Mr Noun aimed to have the centre up and running by 2022 and he has clarified this is still the ambition despite the "numerous challenges" raised by the pandemic.
"Although this year we have and continue to face numerous challenges as a nation and most recently as a state due to the COVID pandemic ... we expect the centre to be open and treating patients during the latter part of the second half of 2022," Mr Noun said.
The project has completed the documentation, consent and approval phases and work is now beginning on planning the construction of the centre and purchasing equipment.
Griffith CanAssist president Olga Forner, who pushed for the centre to be built in Griffith for years, said she was glad to hear work was progressing as planned.
"It's really heartwarming to know that progress was happening," Mrs Forner said.
"We understand that there would be teething problems along the way but it appears everything is being handled very smoothly and Griffith will be a very grateful town to see the radiation centre up and running."

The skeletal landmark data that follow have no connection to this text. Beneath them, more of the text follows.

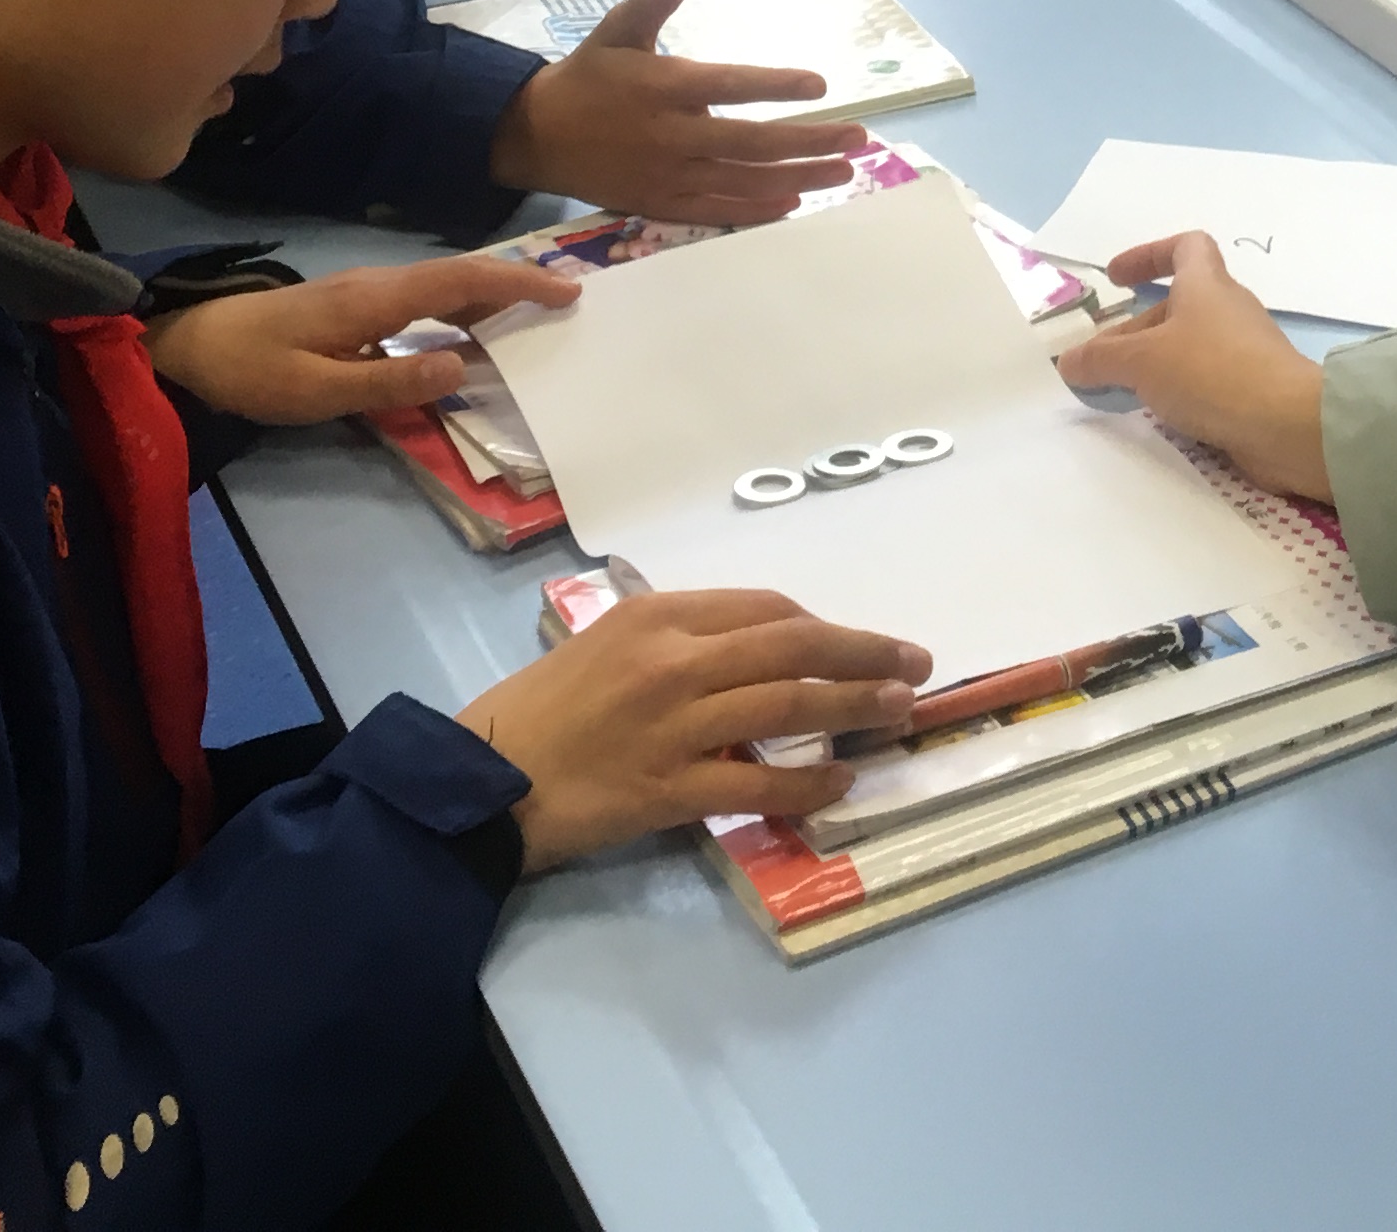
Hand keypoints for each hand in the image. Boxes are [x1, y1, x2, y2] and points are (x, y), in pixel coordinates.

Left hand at [146, 254, 574, 426]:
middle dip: (520, 283)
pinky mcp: (356, 305)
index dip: (519, 283)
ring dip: (494, 295)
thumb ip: (390, 380)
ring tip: (539, 315)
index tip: (568, 291)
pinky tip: (473, 333)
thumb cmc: (251, 371)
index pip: (464, 280)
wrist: (192, 344)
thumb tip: (462, 368)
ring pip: (445, 285)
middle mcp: (379, 284)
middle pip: (463, 276)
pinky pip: (425, 298)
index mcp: (377, 299)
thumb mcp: (316, 391)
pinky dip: (462, 307)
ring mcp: (367, 291)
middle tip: (571, 301)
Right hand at [456, 589, 932, 867]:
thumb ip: (675, 641)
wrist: (482, 778)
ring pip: (787, 707)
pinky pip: (757, 785)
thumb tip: (750, 654)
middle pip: (793, 645)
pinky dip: (807, 786)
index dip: (824, 625)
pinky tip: (840, 785)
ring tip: (898, 711)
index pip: (765, 609)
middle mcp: (673, 660)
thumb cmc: (540, 710)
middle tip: (914, 662)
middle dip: (864, 651)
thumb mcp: (604, 644)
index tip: (858, 642)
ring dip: (853, 707)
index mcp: (656, 615)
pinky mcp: (669, 788)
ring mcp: (674, 725)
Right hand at [494, 0, 871, 221]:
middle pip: (753, 143)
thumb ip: (651, 3)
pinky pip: (718, 210)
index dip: (776, 85)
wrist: (538, 137)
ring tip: (844, 171)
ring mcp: (670, 175)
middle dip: (810, 141)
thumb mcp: (615, 32)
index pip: (731, 85)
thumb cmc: (588, 77)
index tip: (820, 84)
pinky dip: (758, 209)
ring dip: (800, 177)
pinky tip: (794, 201)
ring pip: (745, 181)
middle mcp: (673, 134)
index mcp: (666, 86)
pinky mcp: (662, 203)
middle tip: (858, 137)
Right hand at [1051, 233, 1332, 500]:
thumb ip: (1100, 359)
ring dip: (1154, 366)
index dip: (1149, 255)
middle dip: (1134, 331)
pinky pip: (1206, 383)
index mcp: (1206, 285)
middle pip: (1176, 307)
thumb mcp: (1142, 362)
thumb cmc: (1213, 373)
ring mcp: (1244, 352)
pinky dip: (1178, 394)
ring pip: (1189, 349)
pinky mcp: (1253, 391)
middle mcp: (1228, 311)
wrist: (1289, 426)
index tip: (1116, 278)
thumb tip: (1068, 362)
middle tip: (1097, 363)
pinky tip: (1157, 419)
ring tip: (1119, 395)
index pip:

Mrs Forner regularly works with cancer patients who travel to Wagga for radiotherapy treatment and said many "can't wait" for it to be available a little bit closer to home.
"It's so close and patients are really wanting to be some of the first in so they can avoid going to Wagga but they understand it's a process," she said.
"Because of COVID at the moment people are a little bit more uneasy about going to another town and the sooner we can get the centre here in Griffith the better."
The update was also welcomed by the Griffith Breast Cancer Support Group's Moreen Corner who said news on the clinic had slowed since the announcement.
"It's all been very quiet so we're really pleased to hear it's all going ahead because it's going to be really helpful for people in Griffith and the outreaching areas," Mrs Corner said.